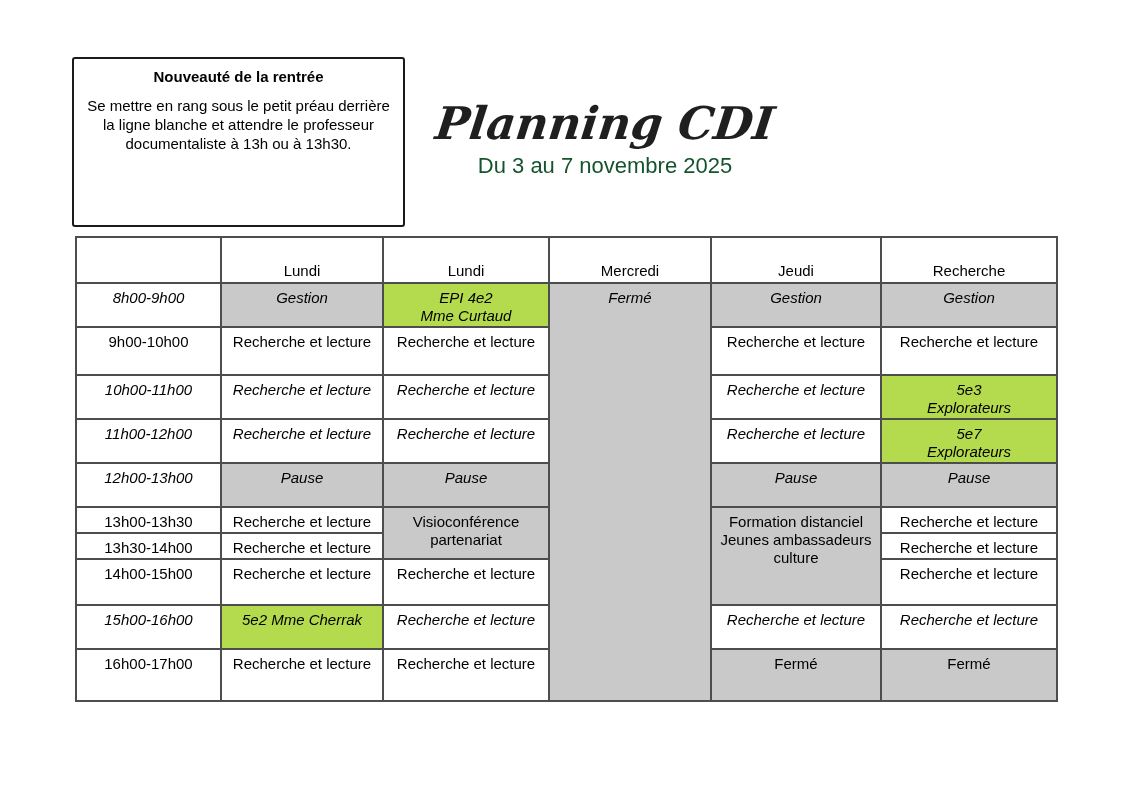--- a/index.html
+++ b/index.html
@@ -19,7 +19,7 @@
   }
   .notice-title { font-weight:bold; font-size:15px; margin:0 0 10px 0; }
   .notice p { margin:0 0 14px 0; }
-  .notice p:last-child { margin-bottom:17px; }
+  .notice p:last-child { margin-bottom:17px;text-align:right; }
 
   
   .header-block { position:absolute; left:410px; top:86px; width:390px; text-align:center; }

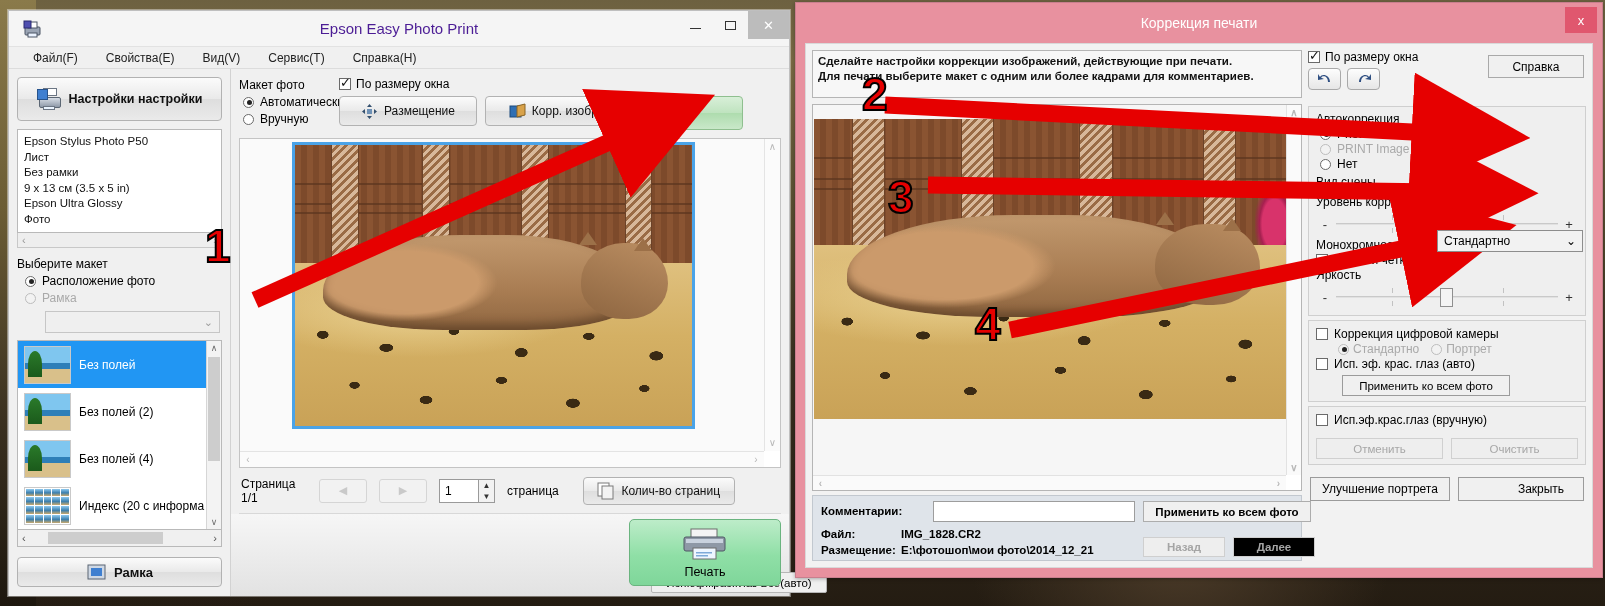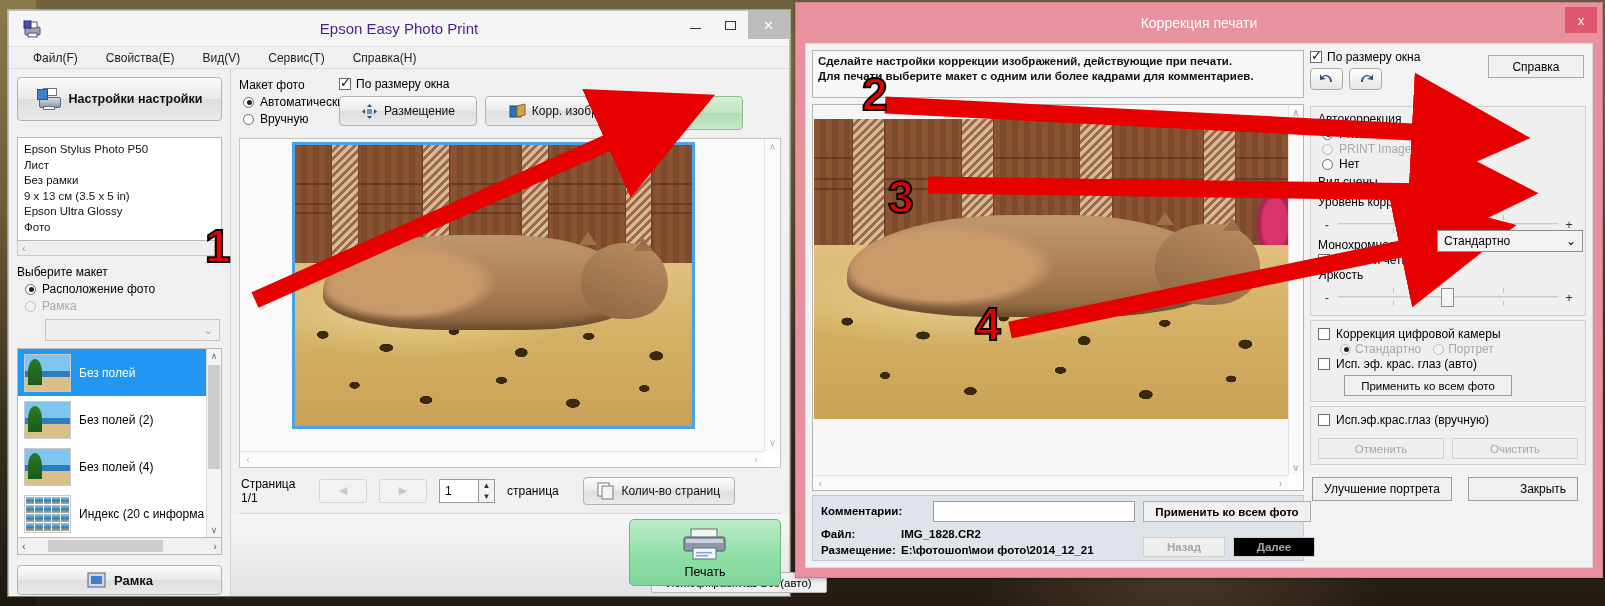--- a/index.html
+++ b/index.html
@@ -72,7 +72,7 @@
   #printer-settings-btn{ height:44px; width:100%; font-weight:bold; font-size:12.5px; }
   .printer-glyph{ width:26px; height:22px; position:relative; flex:0 0 auto;}
   #printer-info{
-    margin-top:16px; height:104px; background:#fff; border:1px solid #b9b9b9;
+    margin-top:8px; height:104px; background:#fff; border:1px solid #b9b9b9;
     padding:4px 6px; font-size:11.5px; line-height:15.5px; color:#111; overflow:hidden;
   }
   #printer-hscroll{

◆ **Your task**: Gather all lines of the records that include the word "notice".

◆ **Output of the exercise**:
   .notice-title { font-weight:bold; font-size:15px; margin:0 0 10px 0; }
   .notice p { margin:0 0 14px 0; }
-  .notice p:last-child { margin-bottom:17px; }
+  .notice p:last-child { margin-bottom:17px;text-align:right; }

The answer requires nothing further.